- [WHAT TO PRODUCE] Filter the records below for the word "Towers". Copy each line that holds it.

Document images with source code:
::::::

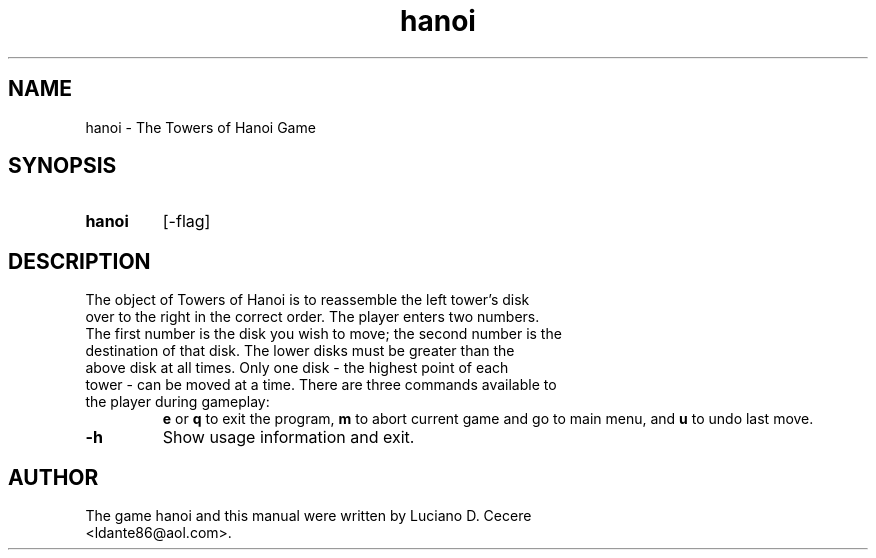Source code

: .TH "hanoi" "6" "2015" "hanoi"
.SH NAME
hanoi - The Towers of Hanoi Game
.SH SYNOPSIS
.TP
.PD
.B hanoi
[-flag]
.PD
.SH DESCRIPTION
.TP
.PD
The object of Towers of Hanoi is to reassemble the left tower's disk over to the right in the correct order. The player enters two numbers. The first number is the disk you wish to move; the second number is the destination of that disk. The lower disks must be greater than the above disk at all times. Only one disk - the highest point of each tower - can be moved at a time. There are three commands available to the player during gameplay:
.B e
or
.B q
to exit the program,
.B m
to abort current game and go to main menu, and
.B u
to undo last move.
.PD
.TP
.PD
.B -h
Show usage information and exit.
.PD
.SH AUTHOR
.TP
.PD
The game hanoi and this manual were written by Luciano D. Cecere <ldante86@aol.com>.
.PD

::::::

- [RESPONSE TO THE TASK]
hanoi - The Towers of Hanoi Game
The object of Towers of Hanoi is to reassemble the left tower's disk over to the right in the correct order. The player enters two numbers. The first number is the disk you wish to move; the second number is the destination of that disk. The lower disks must be greater than the above disk at all times. Only one disk - the highest point of each tower - can be moved at a time. There are three commands available to the player during gameplay:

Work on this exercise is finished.